Drakeford dismisses Welsh hospitals' death rates inquiry call
- Published
Calls for an inquiry into death rates at Welsh hospitals are politically motivated and a "nonsensical trap", the health minister has claimed.
It comes after the medical director of the NHS in England said the rates were worrying and should be investigated.
Health Minister Mark Drakeford ruled out an inquiry claiming the call was an attempt to "drag the Welsh NHS through the mud".
He said data for England and Wales could not be compared.
The statistics are part of a drive to make the NHS more transparent in the wake of the Stafford Hospital scandal.
Neglect and abuse at Stafford Hospital was said to have contributed to hundreds of unnecessary deaths between 2005 and 2008 and prompted a public inquiry.
Speaking to BBC Wales, Mr Drakeford said he was "coldly furious" about the way an email Sir Bruce Keogh had sent his NHS Wales equivalent, Dr Chris Jones, was being used.
In the email, sent in November but now released under the Freedom of Information Act, Sir Bruce said persistently high death rates in Welsh hospitals should be investigated.
Sir Bruce said data on rates in six Welsh hospitals was worrying, but not adequate to form a view.
Sir Bruce and Dr Jones have met since the email was sent but the outcome of that meeting is unknown.
Mr Drakeford said he had "no quarrel" with the email sent by the most senior doctor in England's NHS to his Welsh equivalent.
He went on: "But the use that has been made of that email today makes me coldly furious.
'Utter shambles
"It is the concerted political attempt by the Conservative Party in London to drag the Welsh NHS through the mud which is absolutely unacceptable to me.

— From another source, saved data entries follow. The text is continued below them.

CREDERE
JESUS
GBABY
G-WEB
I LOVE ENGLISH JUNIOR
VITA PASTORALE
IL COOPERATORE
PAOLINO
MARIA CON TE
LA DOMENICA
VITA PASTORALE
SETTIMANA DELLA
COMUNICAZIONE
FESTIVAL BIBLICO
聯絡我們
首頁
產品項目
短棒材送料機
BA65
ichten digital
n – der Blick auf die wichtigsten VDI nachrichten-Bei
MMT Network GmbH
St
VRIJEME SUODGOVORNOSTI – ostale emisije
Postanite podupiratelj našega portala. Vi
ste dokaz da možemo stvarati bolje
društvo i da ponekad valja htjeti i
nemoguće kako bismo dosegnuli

"All they are interested in doing is trying to divert attention from the utter shambles that is the English NHS by trying to pretend that things in Wales are worse.
"They are not and we will not fall into that kind of nonsensical trap."

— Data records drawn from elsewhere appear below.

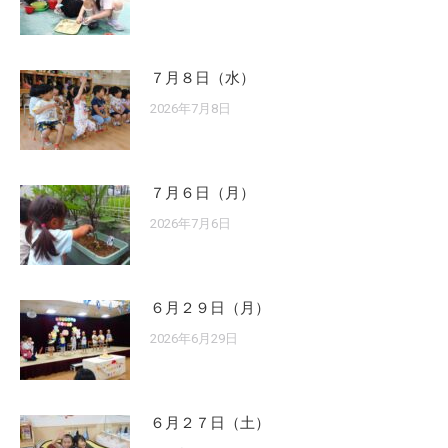
７月８日（水）
2026年7月8日
７月６日（月）
2026年7月6日
６月２９日（月）
2026年6月29日
６月２７日（土）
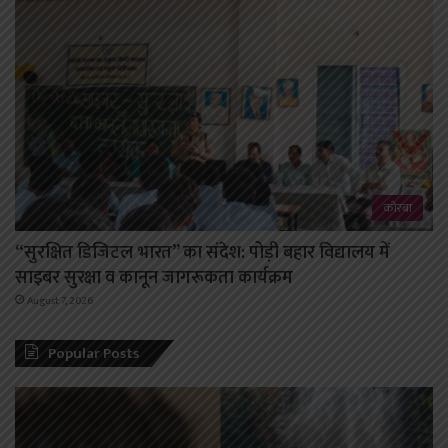
कोरबा
“सुरक्षित डिजिटल भारत” का संदेश: पोड़ी बहार विद्यालय में
साइबर सुरक्षा व कानून जागरूकता कार्यक्रम
August 7, 2026
Popular Posts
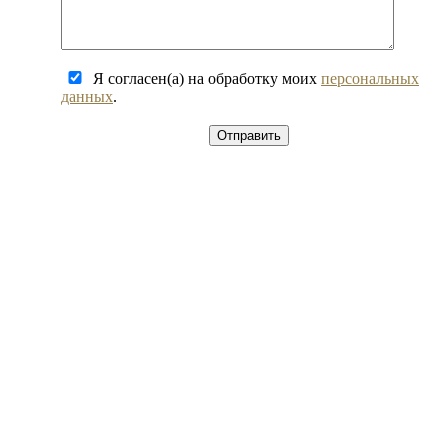
Я согласен(а) на обработку моих
персональных
данных
.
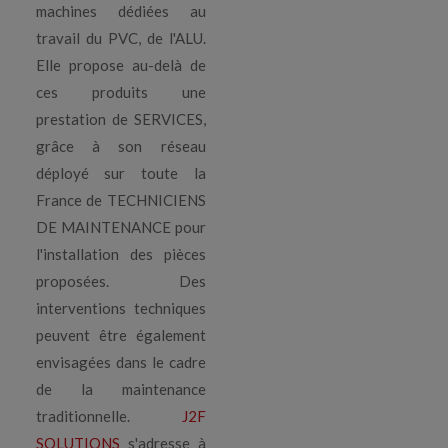
machines dédiées au
travail du PVC, de l'ALU.
Elle propose au-delà de
ces produits une
prestation de SERVICES,
grâce à son réseau
déployé sur toute la
France de TECHNICIENS
DE MAINTENANCE pour
l'installation des pièces
proposées. Des
interventions techniques
peuvent être également
envisagées dans le cadre
de la maintenance
traditionnelle.
J2F
SOLUTIONS
s'adresse à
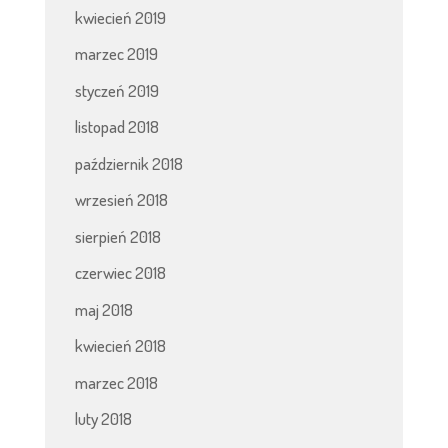
kwiecień 2019
marzec 2019
styczeń 2019
listopad 2018
październik 2018
wrzesień 2018
sierpień 2018
czerwiec 2018
maj 2018
kwiecień 2018
marzec 2018
luty 2018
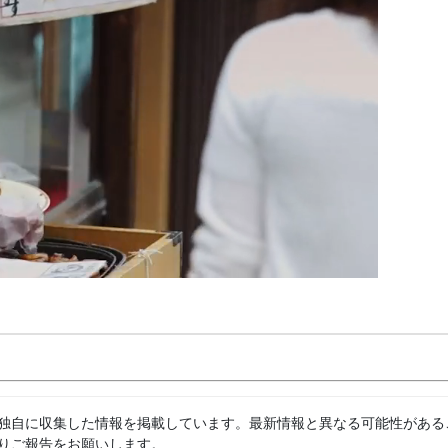
独自に収集した情報を掲載しています。最新情報と異なる可能性がある
りご報告をお願いします。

Mr Drakeford insisted the quarterly trend showed that things were getting better in Wales' NHS.
Sir Bruce's e-mail came amid heightened tensions between the governments in London and Cardiff Bay over the performance of the Welsh NHS.
Prime Minister David Cameron has repeatedly criticised the performance of the Welsh NHS and the Labour administration in Cardiff Bay during Prime Minister's Questions.

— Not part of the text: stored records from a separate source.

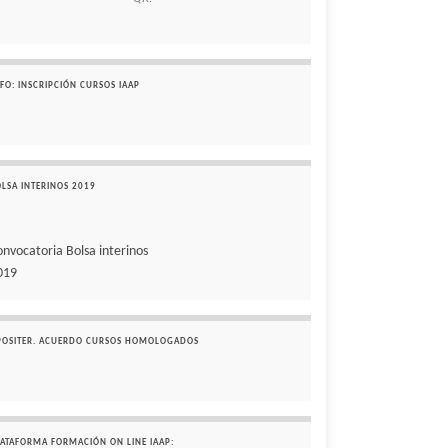
FO: INSCRIPCIÓN CURSOS IAAP
OLSA INTERINOS 2019
onvocatoria Bolsa interinos
019
POSITER. ACUERDO CURSOS HOMOLOGADOS
LATAFORMA FORMACIÓN ON LINE IAAP:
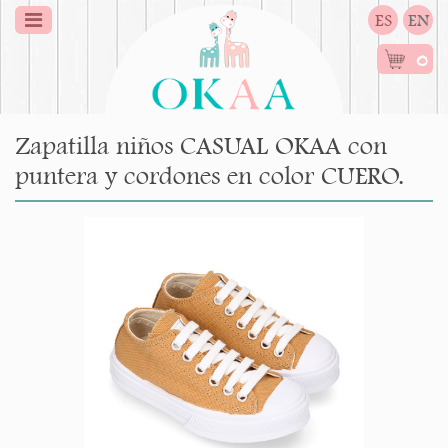
ES
EN
0
Zapatilla niños CASUAL OKAA con
puntera y cordones en color CUERO.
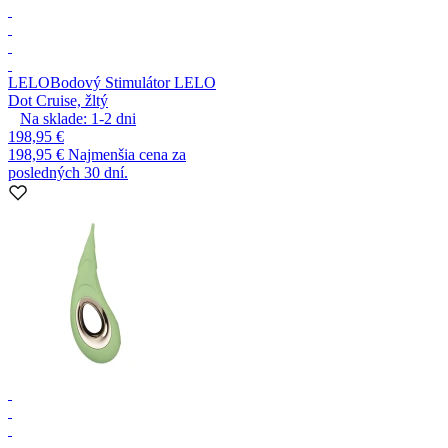
LELO
Bodový Stimulátor LELO
Dot Cruise, žltý
Na sklade:
1-2
dni
198,95 €
198,95 €
Najmenšia cena za
posledných 30 dní.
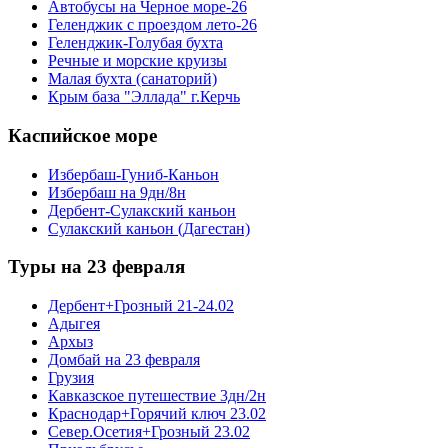
Автобусы на Черное море-26
Геленджик с проездом лето-26
Геленджик-Голубая бухта
Речные и морские круизы
Малая бухта (санаторий)
Крым база "Эллада" г.Керчь
Каспийское море
Избербаш-Гуниб-Каньон
Избербаш на 9дн/8н
Дербент-Сулакский каньон
Сулакский каньон (Дагестан)
Туры на 23 февраля
Дербент+Грозный 21-24.02
Адыгея
Архыз
Домбай на 23 февраля
Грузия
Кавказское путешествие 3дн/2н
Краснодар+Горячий ключ 23.02
Север.Осетия+Грозный 23.02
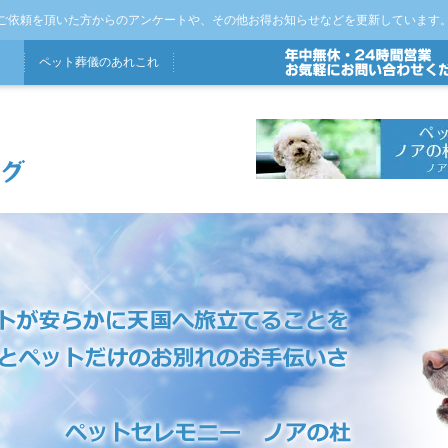
ご依頼を頂いた方からのアンケートや、その他お得お知らせなどを更新しています
ペット
葬儀
の
あれこれ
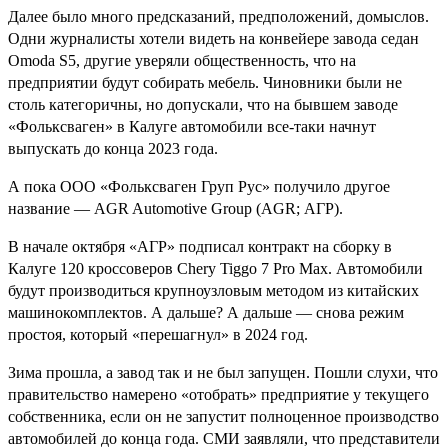
Далее было много предсказаний, предположений, домыслов.
Одни журналисты хотели видеть на конвейере завода седан
Omoda S5, другие уверяли общественность, что на
предприятии будут собирать мебель. Чиновники были не
столь категоричны, но допускали, что на бывшем заводе
«Фольксваген» в Калуге автомобили все-таки начнут
выпускать до конца 2023 года.
А пока ООО «Фольксваген Груп Рус» получило другое
название — AGR Automotive Group (AGR; АГР).
В начале октября «АГР» подписал контракт на сборку в
Калуге 120 кроссоверов Chery Tiggo 7 Pro Max. Автомобили
будут производиться крупноузловым методом из китайских
машинокомплектов. А дальше? А дальше — снова режим
простоя, который «перешагнул» в 2024 год.
Зима прошла, а завод так и не был запущен. Пошли слухи, что
правительство намерено «отобрать» предприятие у текущего
собственника, если он не запустит полноценное производство
автомобилей до конца года. СМИ заявляли, что представители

Statistics published last year by the Welsh government showed 11 out of 17 district general hospitals in Wales had higher death rates than should be expected.
Officials described the findings as a "fire alarm" but they warned that there were major problems with the way the data was collected.
More updated statistics now show the figure is down to eight.
On Thursday, Welsh Conservative leader Andrew RT Davies, said: "The concerns raised in this email confirm our serious worries over standards of care in the NHS.
"Professor Keogh's recommendation of 'investigation' into mortality rates should be immediately undertaken and no longer ignored."
The Welsh NHS has faced problems recently with key targets for A&E missed since 2009, ambulance response time targets hit once since May 2012 and a rise in people waiting more than nine months for their first hospital appointment.
A Welsh government spokesperson said: "The NHS in Wales is open, transparent and has a higher level of scrutiny than any other part of the UK.
"Mortality rates in Wales are published on a quarterly basis and latest figures demonstrate clear improvement.
"The points raised by Sir Bruce were discussed with him at a meeting with Dr Chris Jones on December 10th."
But Tony Beddow, visiting professor at the University of South Wales Institute of Health and Social Care and an adviser to Edwina Hart when she was health minister, issued a warning over the e-mail.
"There is form on this," he told BBC Radio Wales. "A few months ago one of Sir Bruce Keogh's reports was used, and I would say misused, in relation to the English data.
"This is not a new issue.
"There are reasons why in my view the English administration has to try and portray the shambles that I have described to me every time I meet my colleagues in England - which now passes for a failing healthcare system - and try to portray that in the best light possible."